§ **TASK PROMPT**
For this exercise, copy each line of the records that contains the word "groups".

*** PROVIDED INFORMATION

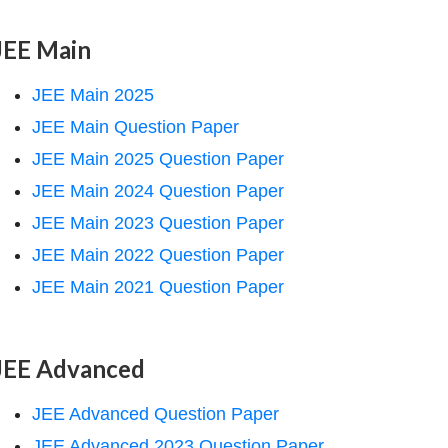
JEE Main
JEE Main 2025
JEE Main Question Paper
JEE Main 2025 Question Paper
JEE Main 2024 Question Paper
JEE Main 2023 Question Paper
JEE Main 2022 Question Paper
JEE Main 2021 Question Paper
JEE Advanced
JEE Advanced Question Paper
JEE Advanced 2023 Question Paper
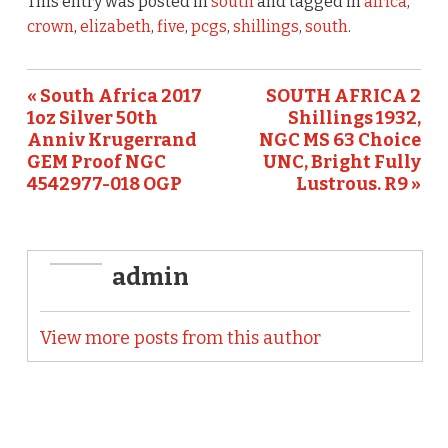
e
te
l
e
This entry was posted in
south
and tagged in
africa
,
b
r
crown
,
elizabeth
,
five
,
pcgs
,
shillings
,
south
.
o
o
« South Africa 2017
SOUTH AFRICA 2
1oz Silver 50th
Shillings 1932,
k
Anniv Krugerrand
NGC MS 63 Choice
GEM Proof NGC
UNC, Bright Fully
4542977-018 OGP
Lustrous. R9 »
admin
View more posts from this author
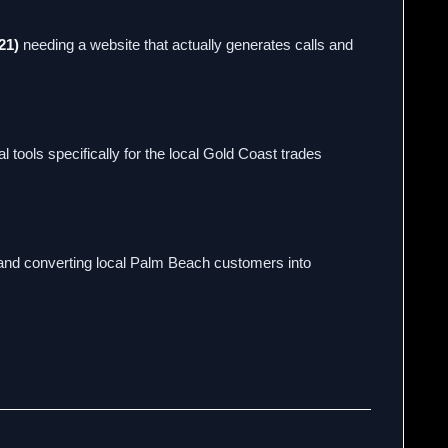
21)
needing a website that actually generates calls and
 tools specifically for the local Gold Coast trades
, and converting local Palm Beach customers into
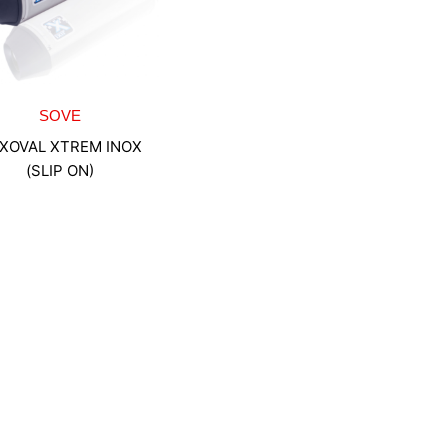
SOVE
XOVAL XTREM INOX
(SLIP ON)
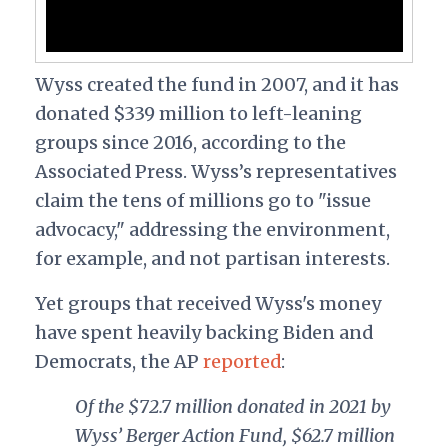
Wyss created the fund in 2007, and it has
donated $339 million to left-leaning
groups since 2016, according to the
Associated Press. Wyss’s representatives
claim the tens of millions go to "issue
advocacy," addressing the environment,
for example, and not partisan interests.
Yet groups that received Wyss's money
have spent heavily backing Biden and
Democrats, the AP
reported
:
Of the $72.7 million donated in 2021 by
Wyss’ Berger Action Fund, $62.7 million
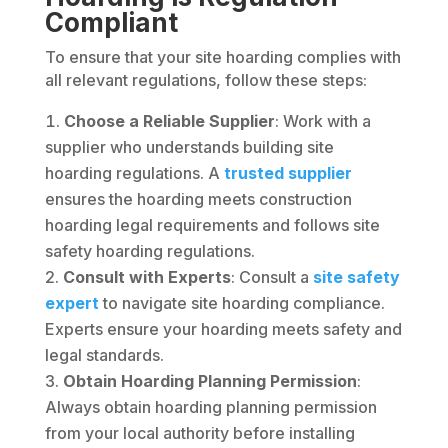
Compliant
To ensure that your site hoarding complies with
all relevant regulations, follow these steps:
Choose a Reliable Supplier
: Work with a
supplier who understands building site
hoarding regulations. A
trusted supplier
ensures the hoarding meets construction
hoarding legal requirements and follows site
safety hoarding regulations.
Consult with Experts
: Consult a
site safety
expert
to navigate site hoarding compliance.
Experts ensure your hoarding meets safety and
legal standards.
Obtain Hoarding Planning Permission
:
Always obtain hoarding planning permission
from your local authority before installing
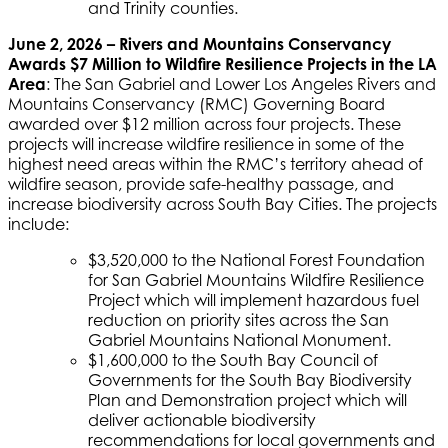
and Trinity counties.
June 2, 2026 – Rivers and Mountains Conservancy
Awards $7 Million to Wildfire Resilience Projects in the LA
Area
: The San Gabriel and Lower Los Angeles Rivers and
Mountains Conservancy (RMC) Governing Board
awarded over $12 million across four projects. These
projects will increase wildfire resilience in some of the
highest need areas within the RMC’s territory ahead of
wildfire season, provide safe-healthy passage, and
increase biodiversity across South Bay Cities. The projects
include:
$3,520,000 to the National Forest Foundation
for San Gabriel Mountains Wildfire Resilience
Project which will implement hazardous fuel
reduction on priority sites across the San
Gabriel Mountains National Monument.
$1,600,000 to the South Bay Council of
Governments for the South Bay Biodiversity
Plan and Demonstration project which will
deliver actionable biodiversity
recommendations for local governments and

******

§ **RESPONSE FOR THIS EXERCISE**
groups since 2016, according to the
Yet groups that received Wyss's money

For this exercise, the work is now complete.